Cependant Catherine Routti, l'âme de la défense, ne recula pas. Elle blâma courageusement les schismatiques jusqu'au moment où un policier brandit la crosse de son fusil pour frapper le prêtre. Et alors, Dieu Très-Haut, quelle témérité, quel sacrifice de soi ! Dès qu'elle vit le geste criminel, Catherine se jeta pour sauver le prêtre en le couvrant de son propre corps, et ce fut donc elle qui reçut le coup mortel derrière la tête. Catherine tomba sur le sol de l'église, le teignant de son sang de martyr, alors qu'on l'entendit pour la dernière fois murmurer : «Ma Toute-Sainte !»
Les femmes relevèrent avec émotion et anxiété son corps ensanglanté et, après que son époux ait été prévenu, on la transporta à l'hôpital «Evangélismos» d'Athènes. On transporta aussi à l'hôpital, avec Catherine, la blessée Angélique Katsarelli, qui en sortit quelques jours plus tard.
Catherine souffrit sept jours entiers, immobile, sans même pouvoir parler.
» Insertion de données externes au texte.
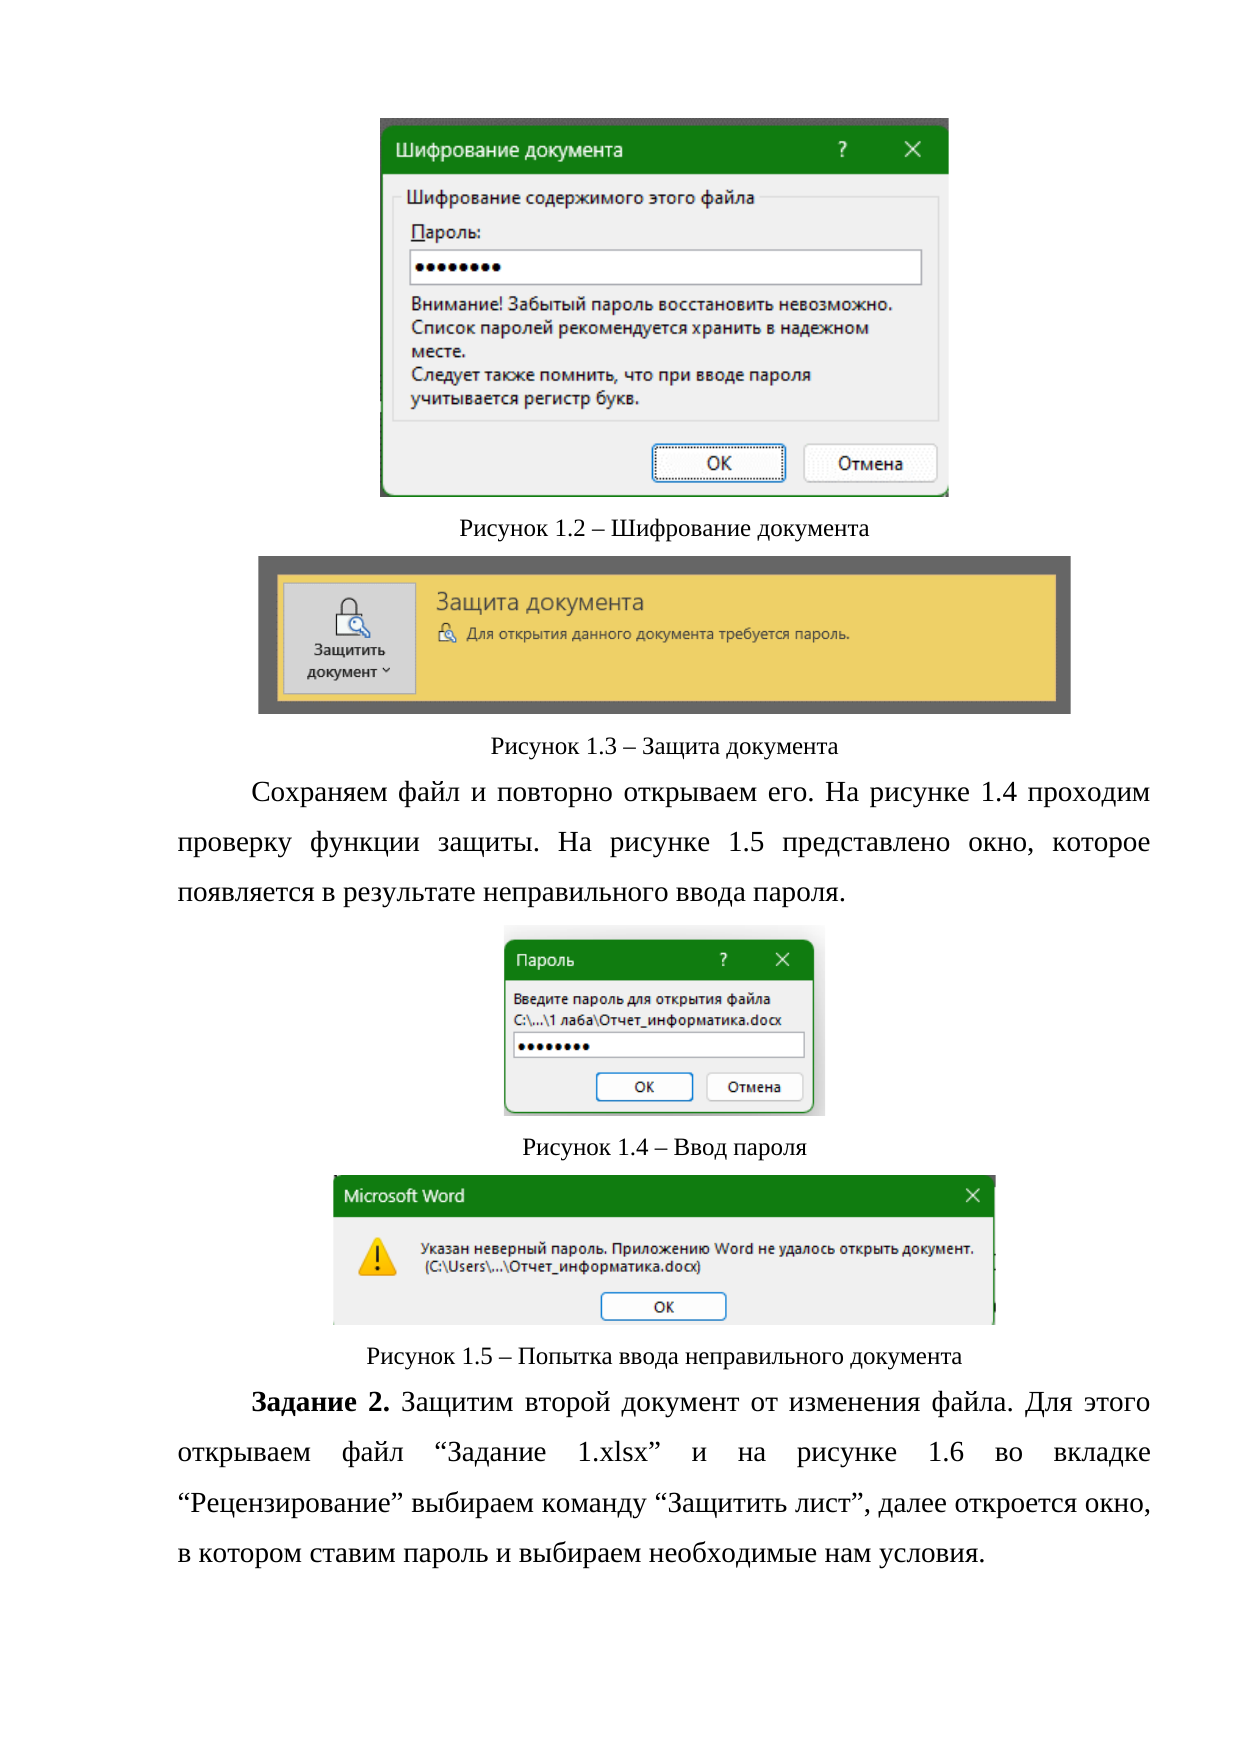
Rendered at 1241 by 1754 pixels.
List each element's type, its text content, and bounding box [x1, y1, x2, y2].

text Рисунок 1.4 – Ввод пароля [177, 1132, 1152, 1161]
picture [380, 118, 949, 497]
text Рисунок 1.3 – Защита документа [177, 731, 1152, 759]
picture [333, 1175, 996, 1325]
text Сохраняем файл и повторно открываем его. На рисунке 1.4 проходим проверку функции защиты. На рисунке 1.5 представлено окно, которое появляется в результате неправильного ввода пароля. [177, 774, 1152, 908]
text Рисунок 1.5 – Попытка ввода неправильного документа [177, 1341, 1152, 1370]
picture [503, 925, 826, 1116]
picture [258, 556, 1071, 714]
text Задание 2. Защитим второй документ от изменения файла. Для этого открываем файл “Задание 1.xlsx” и на рисунке 1.6 во вкладке “Рецензирование” выбираем команду “Защитить лист”, далее откроется окно, в котором ставим пароль и выбираем необходимые нам условия. [177, 1384, 1152, 1569]
text Рисунок 1.2 – Шифрование документа [177, 513, 1152, 542]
Elle demanda par des gestes un crayon et du papier pour écrire, à grand-peine, à son époux de prendre soin de ses petits anges, ses deux enfants, qui avaient le premier quatre ans et le deuxième quelques mois.
Le 15 Novembre 1927, premier jour du Carême de l'Avent, à 4 heures du matin, elle rendit son âme de martyr dans les mains du Christ.
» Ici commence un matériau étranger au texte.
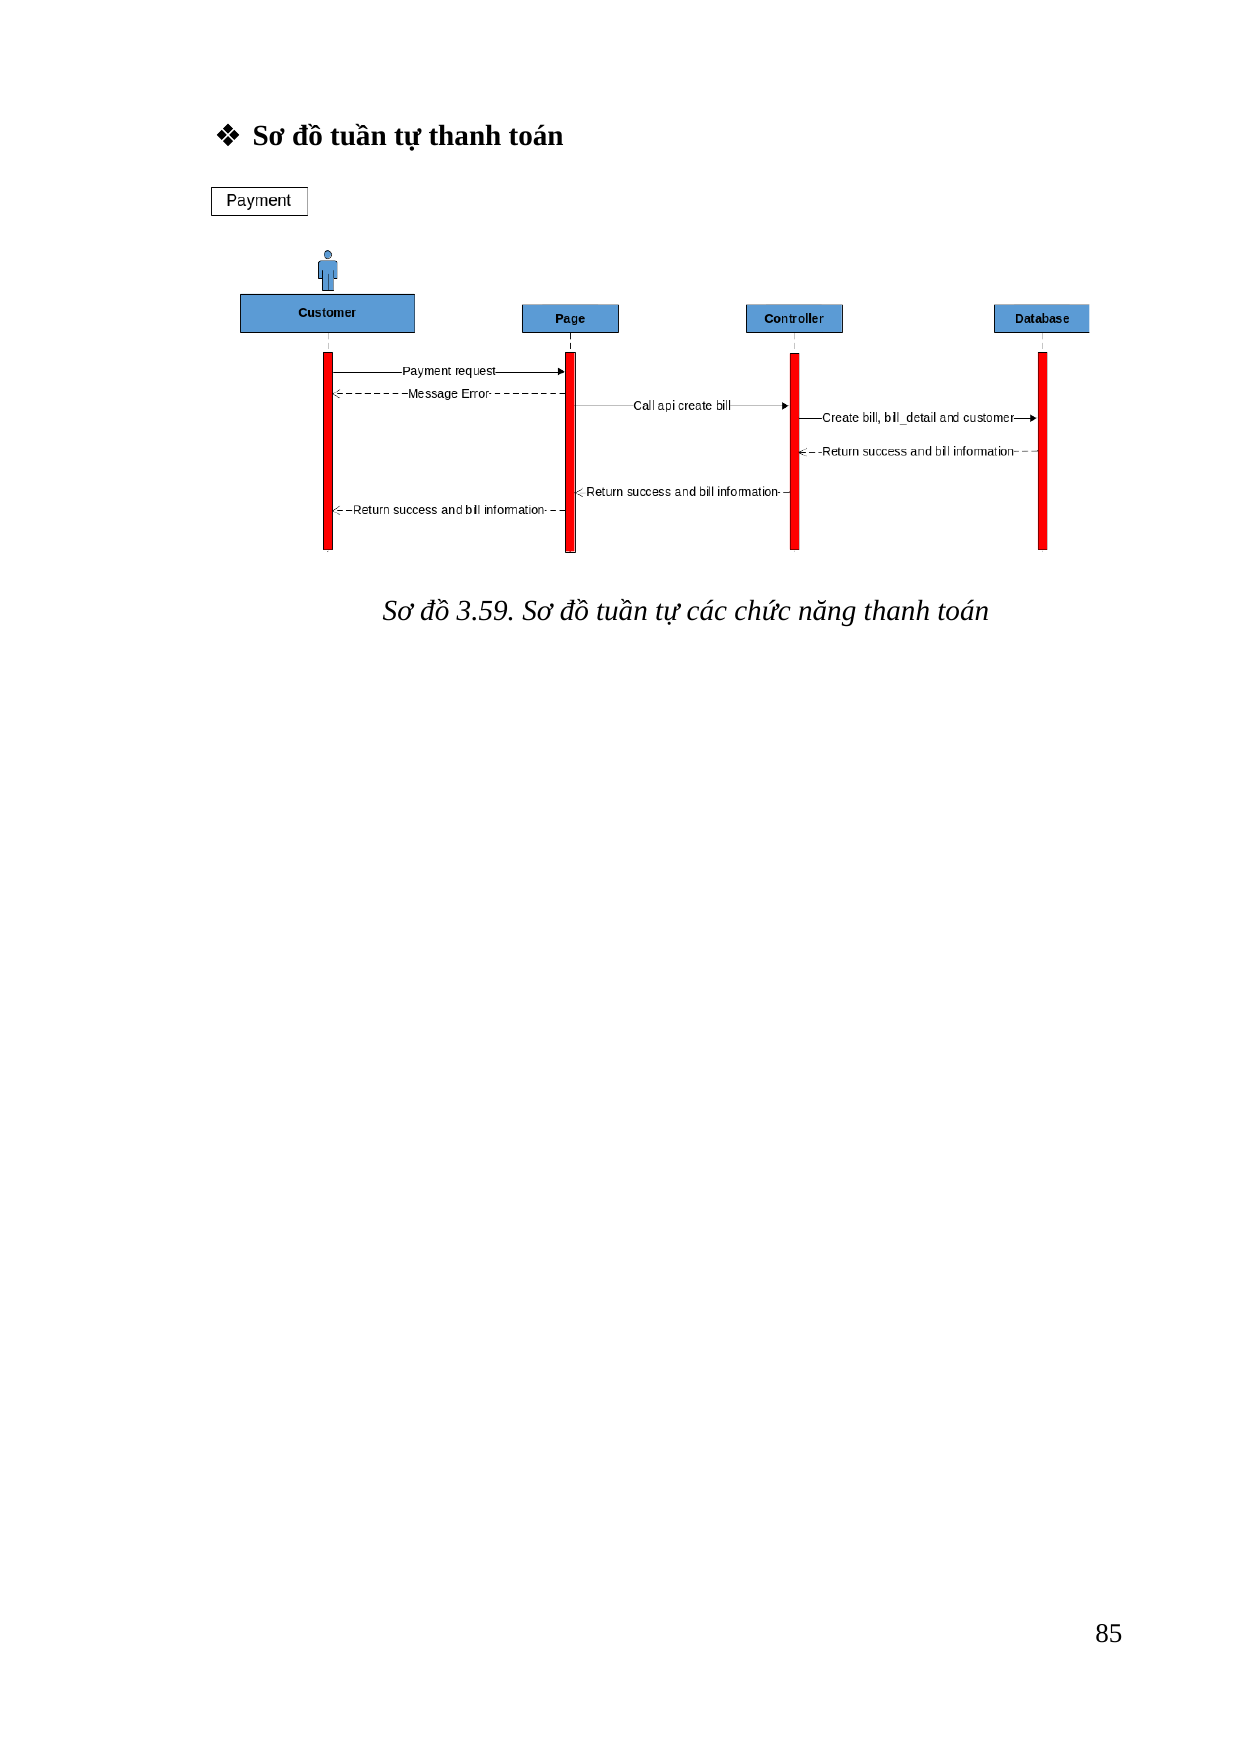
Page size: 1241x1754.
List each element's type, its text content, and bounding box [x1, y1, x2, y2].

Le Conseil Administratif de la Sainte Communauté V.C.O. d'Athènes mobilisa toutes ses annexes pour que le plus de fidèles possible se trouvent à son enterrement.
Des témoins oculaires de l'enterrement encore en vie nous ont relaté que ce qu'ils ont vu ce jour-là n'était pas un enterrement mais la sainte litanie d'une relique de martyr. Des milliers de fidèles suivirent la procession portant les uns des fleurs, les autres des cierges et d’autres encore des palmes.
La martyre n'a plus besoin de nos honneurs passagers. L'honneur que l'on doit lui rendre est celui que nous indique saint Jean Chrysostome : «Hommage au martyr, imitation du martyr».
Prenez donc courage, chrétiens, et suivez l'exemple de cette jeune mère de 27 ans, qui versa son sang pour notre sainte foi.
La néo-martyre Catherine constitue l'honneur et la gloire de l'Église des V.C.O., et elle sera proposée en toute circonstance comme exemple de foi, d'amour, de renoncement à tout et de sacrifice pour les traditions des pères.
Catherine ! Notre époque n'a pas employé des potences, des fournaises, des épées. Elle a employé la crosse du fusil pour t'effrayer. Quelle pauvre arme, en vérité, pour te faire renier une foi si vivante ! Et pourtant, toi, tu as donné ta vie pour elle. Que tes intercessions nous donnent de la force et que tes prières défendent le corps de notre Église orthodoxe de toute flèche ennemie lancée perfidement.